Just got into looking into one of the components of training we used a lot at the old therapy place in Hawaii, called bloodflow restriction training. This article places a more ‘meathead approach’ to the use of bloodflow occlusion training. The article is more specific to building muscle and hints on a different method of muscle growth that nobody understands (seems to be the general concensus for all muscle building) – swelling within the muscle cells themselves causing hypertrophy. The idea behind restricting bloodflow is that your body doesn’t allow the backflow of blood, causing more swelling in the localized muscle, thus more growth in the localized muscle.

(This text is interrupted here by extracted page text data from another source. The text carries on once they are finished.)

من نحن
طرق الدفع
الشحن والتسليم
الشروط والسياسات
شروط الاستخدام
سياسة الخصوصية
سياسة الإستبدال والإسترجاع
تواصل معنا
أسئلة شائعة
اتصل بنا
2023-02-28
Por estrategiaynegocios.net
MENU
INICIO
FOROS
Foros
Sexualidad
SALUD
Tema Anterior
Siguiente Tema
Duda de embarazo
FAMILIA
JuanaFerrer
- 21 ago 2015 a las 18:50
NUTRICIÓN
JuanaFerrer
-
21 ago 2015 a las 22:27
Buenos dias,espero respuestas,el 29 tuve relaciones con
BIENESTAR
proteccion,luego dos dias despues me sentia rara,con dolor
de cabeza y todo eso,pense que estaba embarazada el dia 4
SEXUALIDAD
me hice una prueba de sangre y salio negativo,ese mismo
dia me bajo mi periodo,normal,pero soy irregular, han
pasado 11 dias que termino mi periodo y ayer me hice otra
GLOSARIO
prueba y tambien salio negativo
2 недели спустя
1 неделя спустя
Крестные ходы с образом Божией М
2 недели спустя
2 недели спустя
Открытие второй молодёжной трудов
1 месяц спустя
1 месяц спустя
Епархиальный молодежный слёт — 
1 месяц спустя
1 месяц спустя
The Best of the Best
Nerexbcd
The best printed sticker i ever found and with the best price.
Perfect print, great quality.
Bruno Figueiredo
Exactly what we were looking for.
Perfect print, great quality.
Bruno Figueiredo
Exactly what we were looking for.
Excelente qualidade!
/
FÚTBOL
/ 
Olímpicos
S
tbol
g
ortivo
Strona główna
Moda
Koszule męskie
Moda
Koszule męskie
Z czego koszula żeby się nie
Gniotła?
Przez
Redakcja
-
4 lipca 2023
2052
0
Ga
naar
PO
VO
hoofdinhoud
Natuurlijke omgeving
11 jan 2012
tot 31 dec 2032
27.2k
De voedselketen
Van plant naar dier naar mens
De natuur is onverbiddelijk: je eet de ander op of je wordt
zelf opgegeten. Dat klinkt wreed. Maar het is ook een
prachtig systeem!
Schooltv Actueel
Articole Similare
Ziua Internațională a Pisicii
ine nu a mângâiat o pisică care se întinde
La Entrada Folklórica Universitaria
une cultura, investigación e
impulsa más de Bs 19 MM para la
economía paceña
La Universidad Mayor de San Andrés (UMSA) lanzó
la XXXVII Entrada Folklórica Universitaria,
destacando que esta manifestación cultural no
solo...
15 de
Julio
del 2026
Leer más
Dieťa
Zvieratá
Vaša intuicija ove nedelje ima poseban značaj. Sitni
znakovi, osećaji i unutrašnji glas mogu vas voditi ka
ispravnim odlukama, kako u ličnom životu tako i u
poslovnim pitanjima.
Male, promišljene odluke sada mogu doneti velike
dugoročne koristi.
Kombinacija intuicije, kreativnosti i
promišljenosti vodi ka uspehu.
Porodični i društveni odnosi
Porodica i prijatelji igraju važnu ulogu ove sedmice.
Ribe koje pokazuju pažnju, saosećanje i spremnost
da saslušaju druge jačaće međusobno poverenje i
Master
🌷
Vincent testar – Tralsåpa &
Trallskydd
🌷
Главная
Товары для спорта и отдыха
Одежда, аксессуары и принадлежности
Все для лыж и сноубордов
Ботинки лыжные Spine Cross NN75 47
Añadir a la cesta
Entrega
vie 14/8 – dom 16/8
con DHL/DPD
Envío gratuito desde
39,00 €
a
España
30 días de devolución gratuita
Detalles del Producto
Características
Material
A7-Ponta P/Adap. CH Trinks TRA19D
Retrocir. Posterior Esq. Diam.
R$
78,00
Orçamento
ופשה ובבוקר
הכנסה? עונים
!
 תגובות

Here is another article by Dr. John Rusin, more in depth and with some great research
The basics of bloodflow restriction training:
-Using a blood pressure cuff or a device to ‘choke off’ blood flow along a part of the body you are trying to work in isolation. For instance, if you are working biceps, tighten a band at the armpit and around the shoulder. The trick in intensity is getting the band to the point of slight discomfort – the research articles I have read recommend a pressure of 160-200 mmhg…or on a personalized intensity scale at about 7 out of 10…you want it to be very tight – but not so tight you become numb without doing anything.
-Using a weight that is 20-30% of your one rep max for the exercise, aim for a first set of 20-25 reps.
-After the set, rest ~30 seconds while keeping the occulsive device secure on your arm.
-Perform a total of 3-4 sets.
-Work to COMPLETE FAILURE. When you muscle gets tired, you’re not done, work through the burn and only complete the series when your muscle is shot.
Benefits:
-Increased growth hormone response 24 hours after occulsion training
-Ability to push the muscle to a further degree of ‘failure’ due to a lighter weight
-DOMS is minimal
-ability to use a lighter weight to achieve hypertrophy (which actually holds huuge potential for the elderly)
Precautions:
-Take blood pressure in distal limb prior to performing BFR training – if the individual has some kind of arterial/venous blockage already, it could cause complications.
My thought is that it’s fun to try and it actually has shown some great results in populations others may deem ‘at risk’. It doesn’t fix laziness but it does introduce a new method of training to experience for folks looking to have fun when training. In the same way I don’t believe a specific diet is going to help everyone, I don’t believe this type of exercise is for everyone. But who’s to say it isn’t going to be fun to TRY? As long as you understand the risks and are willing to put your body through it, give it a shot!